### What you need to do
Scan the records below for the line with "fx_px: 1191" and the line with "focal_mm: 41". Repeat those two lines and every line between them exactly, and nothing else.
Exercise inputs section start
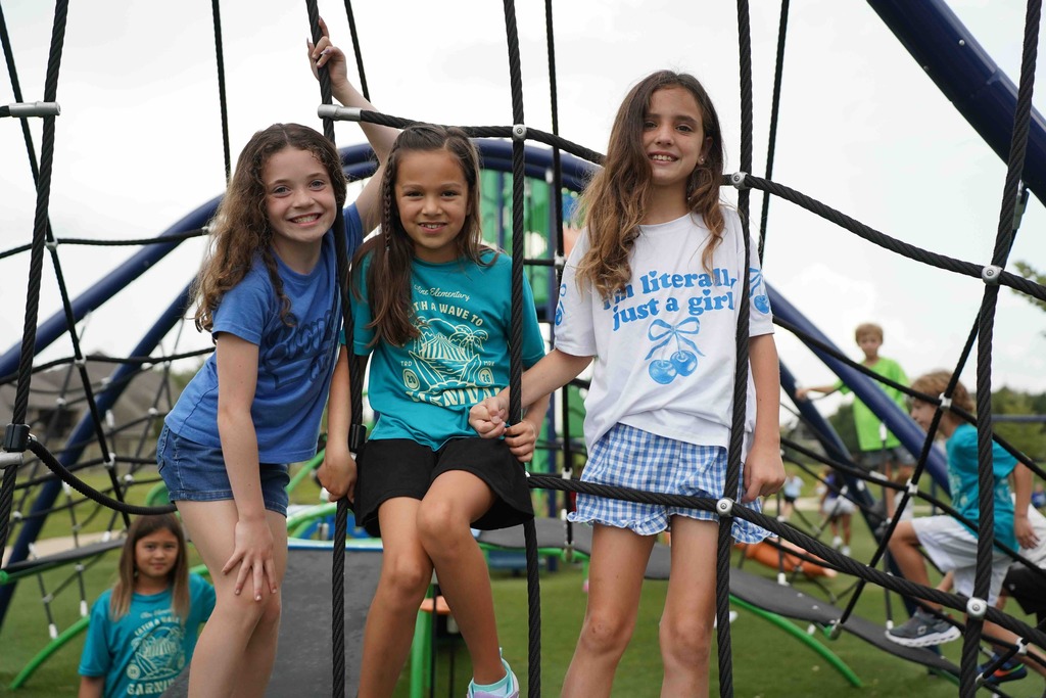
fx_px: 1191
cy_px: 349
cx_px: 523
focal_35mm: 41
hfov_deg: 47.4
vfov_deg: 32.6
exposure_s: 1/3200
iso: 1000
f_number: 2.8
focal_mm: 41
Exercise inputs section end
Exercise inputs section start
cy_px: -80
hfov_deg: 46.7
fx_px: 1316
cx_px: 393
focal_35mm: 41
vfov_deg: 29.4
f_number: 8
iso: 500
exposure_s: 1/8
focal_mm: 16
Exercise inputs section end
Exercise inputs section start
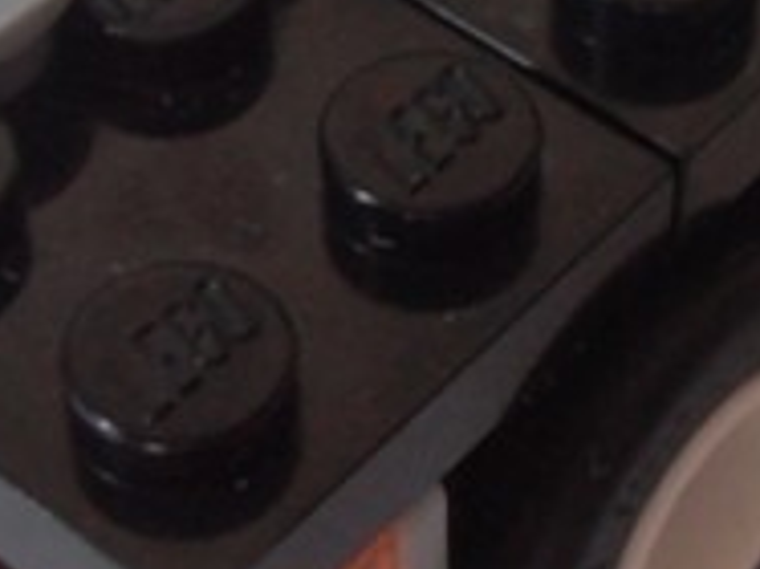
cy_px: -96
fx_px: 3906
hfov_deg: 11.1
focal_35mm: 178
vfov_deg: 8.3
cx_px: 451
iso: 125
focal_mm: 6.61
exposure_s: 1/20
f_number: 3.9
Exercise inputs section end
### Written answer
fx_px: 1191
cy_px: 349
cx_px: 523
focal_35mm: 41
hfov_deg: 47.4
vfov_deg: 32.6
exposure_s: 1/3200
iso: 1000
f_number: 2.8
focal_mm: 41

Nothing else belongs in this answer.